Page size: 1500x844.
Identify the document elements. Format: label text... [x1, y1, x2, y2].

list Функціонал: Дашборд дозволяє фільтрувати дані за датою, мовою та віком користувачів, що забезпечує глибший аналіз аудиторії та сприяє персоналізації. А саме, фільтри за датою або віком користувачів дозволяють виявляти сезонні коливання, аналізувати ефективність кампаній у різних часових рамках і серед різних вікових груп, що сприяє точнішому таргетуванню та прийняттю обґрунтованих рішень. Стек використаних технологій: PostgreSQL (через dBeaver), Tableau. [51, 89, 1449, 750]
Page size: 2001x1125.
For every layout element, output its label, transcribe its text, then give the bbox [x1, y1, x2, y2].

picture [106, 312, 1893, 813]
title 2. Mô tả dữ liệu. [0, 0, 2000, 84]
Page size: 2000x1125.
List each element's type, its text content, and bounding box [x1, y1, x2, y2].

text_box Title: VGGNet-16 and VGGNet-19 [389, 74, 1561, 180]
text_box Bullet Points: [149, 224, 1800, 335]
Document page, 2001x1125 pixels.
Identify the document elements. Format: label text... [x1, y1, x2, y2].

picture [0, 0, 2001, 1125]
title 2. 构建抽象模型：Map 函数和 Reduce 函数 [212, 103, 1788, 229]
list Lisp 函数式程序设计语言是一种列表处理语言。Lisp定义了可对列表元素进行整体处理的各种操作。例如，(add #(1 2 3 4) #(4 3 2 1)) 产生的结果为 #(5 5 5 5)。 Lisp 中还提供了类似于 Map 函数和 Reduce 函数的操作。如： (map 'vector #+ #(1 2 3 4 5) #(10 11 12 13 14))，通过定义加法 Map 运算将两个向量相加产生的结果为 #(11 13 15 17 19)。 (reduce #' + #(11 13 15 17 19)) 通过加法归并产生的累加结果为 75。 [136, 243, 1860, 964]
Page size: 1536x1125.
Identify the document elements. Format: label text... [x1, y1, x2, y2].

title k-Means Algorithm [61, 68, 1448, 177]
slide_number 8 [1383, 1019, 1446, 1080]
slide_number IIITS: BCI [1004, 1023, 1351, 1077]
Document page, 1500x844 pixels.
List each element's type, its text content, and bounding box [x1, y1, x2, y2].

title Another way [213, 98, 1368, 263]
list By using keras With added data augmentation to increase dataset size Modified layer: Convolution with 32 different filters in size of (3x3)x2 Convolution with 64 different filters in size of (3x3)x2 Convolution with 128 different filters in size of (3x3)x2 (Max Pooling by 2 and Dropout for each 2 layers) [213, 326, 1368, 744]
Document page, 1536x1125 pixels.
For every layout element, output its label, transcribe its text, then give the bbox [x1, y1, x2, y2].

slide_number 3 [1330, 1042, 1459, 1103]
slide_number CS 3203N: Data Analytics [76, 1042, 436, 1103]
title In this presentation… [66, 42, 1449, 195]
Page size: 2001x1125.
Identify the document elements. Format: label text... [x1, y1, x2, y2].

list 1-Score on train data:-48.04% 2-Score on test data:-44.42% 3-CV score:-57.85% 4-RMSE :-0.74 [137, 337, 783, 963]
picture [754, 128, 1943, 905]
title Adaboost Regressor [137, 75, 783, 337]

++++

Problem to solve.
Return the whole listing exactly, with every line included.

Output for this exercise.
Page size: 1500x844.
Identify the document elements. Format: label text... [x1, y1, x2, y2].

list Функціонал: Дашборд дозволяє фільтрувати дані за датою, мовою та віком користувачів, що забезпечує глибший аналіз аудиторії та сприяє персоналізації. А саме, фільтри за датою або віком користувачів дозволяють виявляти сезонні коливання, аналізувати ефективність кампаній у різних часових рамках і серед різних вікових груп, що сприяє точнішому таргетуванню та прийняттю обґрунтованих рішень. Стек використаних технологій: PostgreSQL (через dBeaver), Tableau. [51, 89, 1449, 750]
Page size: 2001x1125.
For every layout element, output its label, transcribe its text, then give the bbox [x1, y1, x2, y2].

picture [106, 312, 1893, 813]
title 2. Mô tả dữ liệu. [0, 0, 2000, 84]
Page size: 2000x1125.
List each element's type, its text content, and bounding box [x1, y1, x2, y2].

text_box Title: VGGNet-16 and VGGNet-19 [389, 74, 1561, 180]
text_box Bullet Points: [149, 224, 1800, 335]
Document page, 2001x1125 pixels.
Identify the document elements. Format: label text... [x1, y1, x2, y2].

picture [0, 0, 2001, 1125]
title 2. 构建抽象模型：Map 函数和 Reduce 函数 [212, 103, 1788, 229]
list Lisp 函数式程序设计语言是一种列表处理语言。Lisp定义了可对列表元素进行整体处理的各种操作。例如，(add #(1 2 3 4) #(4 3 2 1)) 产生的结果为 #(5 5 5 5)。 Lisp 中还提供了类似于 Map 函数和 Reduce 函数的操作。如： (map 'vector #+ #(1 2 3 4 5) #(10 11 12 13 14))，通过定义加法 Map 运算将两个向量相加产生的结果为 #(11 13 15 17 19)。 (reduce #' + #(11 13 15 17 19)) 通过加法归并产生的累加结果为 75。 [136, 243, 1860, 964]
Page size: 1536x1125.
Identify the document elements. Format: label text... [x1, y1, x2, y2].

title k-Means Algorithm [61, 68, 1448, 177]
slide_number 8 [1383, 1019, 1446, 1080]
slide_number IIITS: BCI [1004, 1023, 1351, 1077]
Document page, 1500x844 pixels.
List each element's type, its text content, and bounding box [x1, y1, x2, y2].

title Another way [213, 98, 1368, 263]
list By using keras With added data augmentation to increase dataset size Modified layer: Convolution with 32 different filters in size of (3x3)x2 Convolution with 64 different filters in size of (3x3)x2 Convolution with 128 different filters in size of (3x3)x2 (Max Pooling by 2 and Dropout for each 2 layers) [213, 326, 1368, 744]
Document page, 1536x1125 pixels.
For every layout element, output its label, transcribe its text, then give the bbox [x1, y1, x2, y2].

slide_number 3 [1330, 1042, 1459, 1103]
slide_number CS 3203N: Data Analytics [76, 1042, 436, 1103]
title In this presentation… [66, 42, 1449, 195]
Page size: 2001x1125.
Identify the document elements. Format: label text... [x1, y1, x2, y2].

list 1-Score on train data:-48.04% 2-Score on test data:-44.42% 3-CV score:-57.85% 4-RMSE :-0.74 [137, 337, 783, 963]
picture [754, 128, 1943, 905]
title Adaboost Regressor [137, 75, 783, 337]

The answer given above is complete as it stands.